Detailed instructions

  1. Select your target season from the dropdown — choose Autumn, Winter, Spring, or Summer.
  2. Set the number of colors using the count input; start with 6 for most design projects.
  3. Click Generate to produce a palette of harmonious seasonal colors displayed as a color grid.
  4. Click any individual color swatch to copy its hex code directly to your clipboard.
  5. Regenerate as many times as needed to find the exact tonal balance your project requires.

Use Cases

  • Building an autumn email header in Figma with harvest-toned background swatches
  • Generating a 4-color winter packaging scheme for a limited-edition product run
  • Creating a spring wedding stationery mood board with coordinated pastel combinations
  • Refreshing a brand's Instagram grid for a summer seasonal campaign using warm, saturated tones
  • Setting the environment color palette for a seasonal scene in a 2D game or illustration

Tips

  • For autumn palettes, request 8 colors and use the warmest 3 as your dominant tones — discard any that feel too saturated or neon.
  • Winter palettes with 5 to 6 colors work best for holiday branding; add a gold or silver accent manually to simulate metallic finishes in print mockups.
  • Spring palettes of 4 colors keep wedding or event stationery elegant — too many pastels at once flatten contrast and reduce readability.
  • When using a summer palette for social media, identify the one highest-saturation color and reserve it exclusively for call-to-action elements.
  • Generate the same season twice and compare both results — blending one or two swatches from each output often produces a more distinctive palette than using one set alone.
  • Cross-season combinations (e.g., a spring palette with one deep winter navy as an anchor) create sophisticated, less expected color stories for fashion or interior projects.

FAQ

what colors are in a good autumn color palette for design

Autumn palettes center on burnt orange, deep red, golden yellow, warm brown, and olive green — all pulled from foliage and harvest imagery. Pair them with cream or off-white as a neutral base rather than bright white, which reads too cold for the season. Adding a deep plum or rust gives the palette extra depth for darker design contexts.

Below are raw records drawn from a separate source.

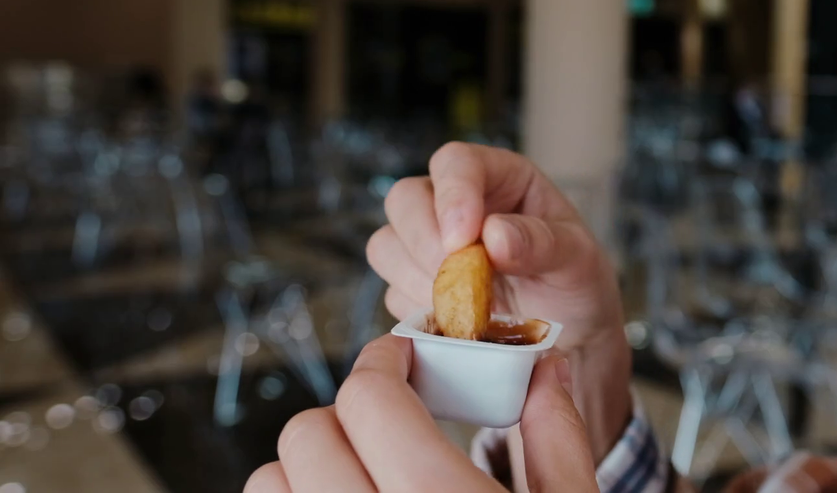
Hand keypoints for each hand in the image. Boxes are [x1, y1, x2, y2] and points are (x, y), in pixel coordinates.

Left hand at [244, 335, 597, 492]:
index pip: (370, 400)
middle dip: (349, 408)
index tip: (405, 359)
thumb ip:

how many colors should a seasonal palette have for a real project

For most projects, 5 to 7 colors hits the practical sweet spot — enough for a primary, secondary, accent, and neutral without redundancy. Use 3 to 4 for packaging or logo work where simplicity matters, and 8 to 10 for a full UI design system or editorial spread that needs backgrounds, text, buttons, and highlights covered.

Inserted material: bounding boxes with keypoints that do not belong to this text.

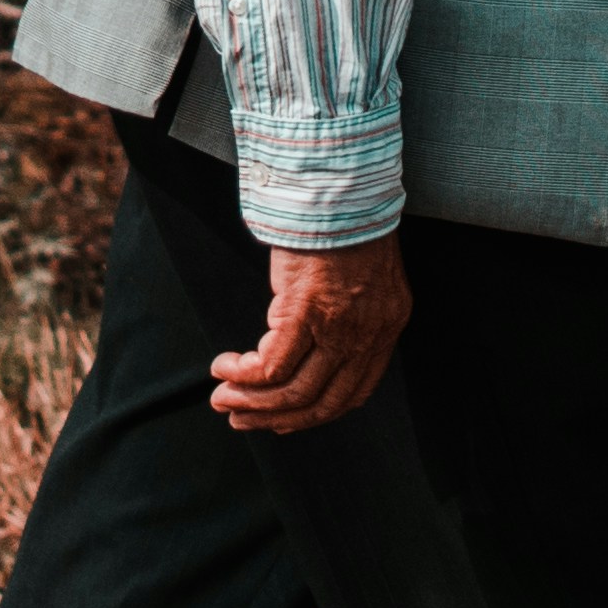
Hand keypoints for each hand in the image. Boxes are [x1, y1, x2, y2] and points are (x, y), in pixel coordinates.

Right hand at [209, 236, 411, 432]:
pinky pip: (271, 366)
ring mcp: (338, 328)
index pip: (354, 393)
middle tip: (242, 420)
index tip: (286, 419)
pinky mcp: (305, 313)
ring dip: (252, 403)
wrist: (342, 187)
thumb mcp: (363, 275)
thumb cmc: (346, 220)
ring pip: (292, 391)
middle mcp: (367, 336)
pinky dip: (243, 376)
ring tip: (222, 398)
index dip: (316, 413)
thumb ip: (349, 310)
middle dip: (277, 418)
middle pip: (323, 402)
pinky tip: (224, 367)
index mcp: (385, 328)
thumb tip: (315, 335)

can I use seasonal palettes for a brand that runs year-round

Yes — most brands keep a fixed core identity palette and layer in seasonal accent colors for limited-time campaigns or product lines. The seasonal colors appear in social graphics, email headers, and promotional packaging while the logo and permanent touchpoints stay in the core palette. This signals seasonal relevance without diluting the overall brand.